Prozess gegen vier Wiener Polizisten nach Festnahme mit Hirnschlag-Folge

Vier Beamte müssen sich in Wien vor Gericht verantworten, nachdem ein festgenommener Ukrainer anschließend einen Schlaganfall erlitten hatte.

Prozess gegen vier Wiener Polizisten nach Festnahme mit Hirnschlag-Folge

Prozess gegen vier Wiener Polizisten nach Festnahme mit Hirnschlag-Folge

Im Saal 203 des Wiener Straflandesgerichts begann am Dienstag der Prozess gegen vier uniformierte Einsatzkräfte. Der Vorwurf: Sie sollen einen 54 Jahre alten Mann aus der Ukraine so in Gewahrsam genommen haben, dass dieser danach einen Hirninfarkt erlitt.

Der Zwischenfall liegt bereits über ein Jahr zurück. Am 9. Mai 2024 versammelten sich Menschen am Schwarzenbergplatz, um an gefallene Soldaten der Sowjetarmee zu erinnern. Eine Gegenkundgebung ukrainischer Aktivisten fand parallel statt.

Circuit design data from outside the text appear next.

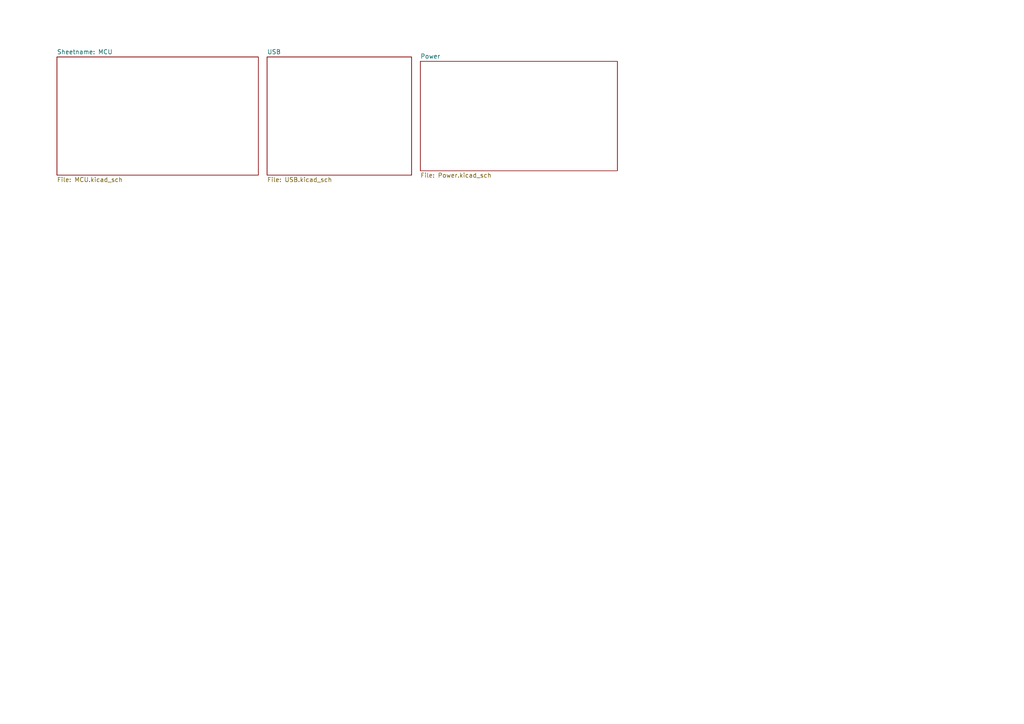
<source format=kicad_sch>
(kicad_sch
	(version 20231120)
	(generator "eeschema")
	(generator_version "8.0")
	(uuid "8d55e1d9-c63a-477f-a233-550d445a056c")
	(paper "A4")
	(lib_symbols)
	(sheet
		(at 16.51 16.51)
		(size 58.42 34.29)
		(fields_autoplaced yes)
		(stroke
			(width 0.1524)
			(type solid)
		)
		(fill
			(color 0 0 0 0.0000)
		)
		(uuid "625f271d-fb35-4df7-9cdc-fed702e9fd29")
		(property "Sheetname" "MCU"
			(at 16.51 15.7984 0)
			(show_name yes)
			(effects
				(font
					(size 1.27 1.27)
				)
				(justify left bottom)
			)
		)
		(property "Sheetfile" "MCU.kicad_sch"
			(at 16.51 51.3846 0)
			(effects
				(font
					(size 1.27 1.27)
				)
				(justify left top)
			)
		)
		(instances
			(project "PnP_Mother_Board"
				(path "/8d55e1d9-c63a-477f-a233-550d445a056c"
					(page "2")
				)
			)
		)
	)
	(sheet
		(at 77.47 16.51)
		(size 41.91 34.29)
		(fields_autoplaced yes)
		(stroke
			(width 0.1524)
			(type solid)
		)
		(fill
			(color 0 0 0 0.0000)
		)
		(uuid "6698496e-9586-41a9-9ab1-9e2b23ef25f6")
		(property "Sheetname" "USB"
			(at 77.47 15.7984 0)
			(effects
				(font
					(size 1.27 1.27)
				)
				(justify left bottom)
			)
		)
		(property "Sheetfile" "USB.kicad_sch"
			(at 77.47 51.3846 0)
			(effects
				(font
					(size 1.27 1.27)
				)
				(justify left top)
			)
		)
		(instances
			(project "PnP_Mother_Board"
				(path "/8d55e1d9-c63a-477f-a233-550d445a056c"
					(page "3")
				)
			)
		)
	)
	(sheet
		(at 121.92 17.78)
		(size 57.15 31.75)
		(fields_autoplaced yes)
		(stroke
			(width 0.1524)
			(type solid)
		)
		(fill
			(color 0 0 0 0.0000)
		)
		(uuid "d5060530-c881-4594-a818-d65d6e405ed6")
		(property "Sheetname" "Power"
			(at 121.92 17.0684 0)
			(effects
				(font
					(size 1.27 1.27)
				)
				(justify left bottom)
			)
		)
		(property "Sheetfile" "Power.kicad_sch"
			(at 121.92 50.1146 0)
			(effects
				(font
					(size 1.27 1.27)
				)
				(justify left top)
			)
		)
		(instances
			(project "PnP_Mother_Board"
				(path "/8d55e1d9-c63a-477f-a233-550d445a056c"
					(page "6")
				)
			)
		)
	)
	(sheet_instances
		(path "/"
			(page "1")
		)
	)
)

</source>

Unter den Anwesenden befand sich auch der später Geschädigte, der alkoholisiert wirkte und lautstark Störungen verursachte.

Laut Anklage soll ein Beamter den Mann niedergeworfen und ihm mit dem Knie auf den oberen Rücken oder die Halsregion gedrückt haben. Danach wurde er in das Gewahrsamsgebäude in der Roßauer Lände verbracht. Dort soll der Festgehaltene mehrfach Hilfe angefordert und sich in der Zelle übergeben haben – ohne dass jemand reagierte. Bei seiner späteren Befragung saß er bereits im Rollstuhl. Nach Erhalt einer Ordnungsstrafe durfte er gehen und rief selbst den Rettungsdienst.

Die Anklagebehörde wirft dem ersten Angeklagten fahrlässige Misshandlung vor, drei weiteren Beamten die Misshandlung oder Vernachlässigung einer in Haft befindlichen Person. Gegen den vierten wird zudem Amtsanmaßung erhoben. Alle bestreiten die Vorwürfe.

Der leitende Staatsanwalt bezeichnete den Fall als außergewöhnlich. Die Beweislage ist jedoch problematisch: Akten sollen unvollständig sein, und die Erinnerung der Beschuldigten weist Lücken auf. Ein Gerichtsmediziner, der den Ukrainer nach der Festnahme untersucht hatte, gab an, äußere Blessuren weitgehend ausgeschließen zu haben.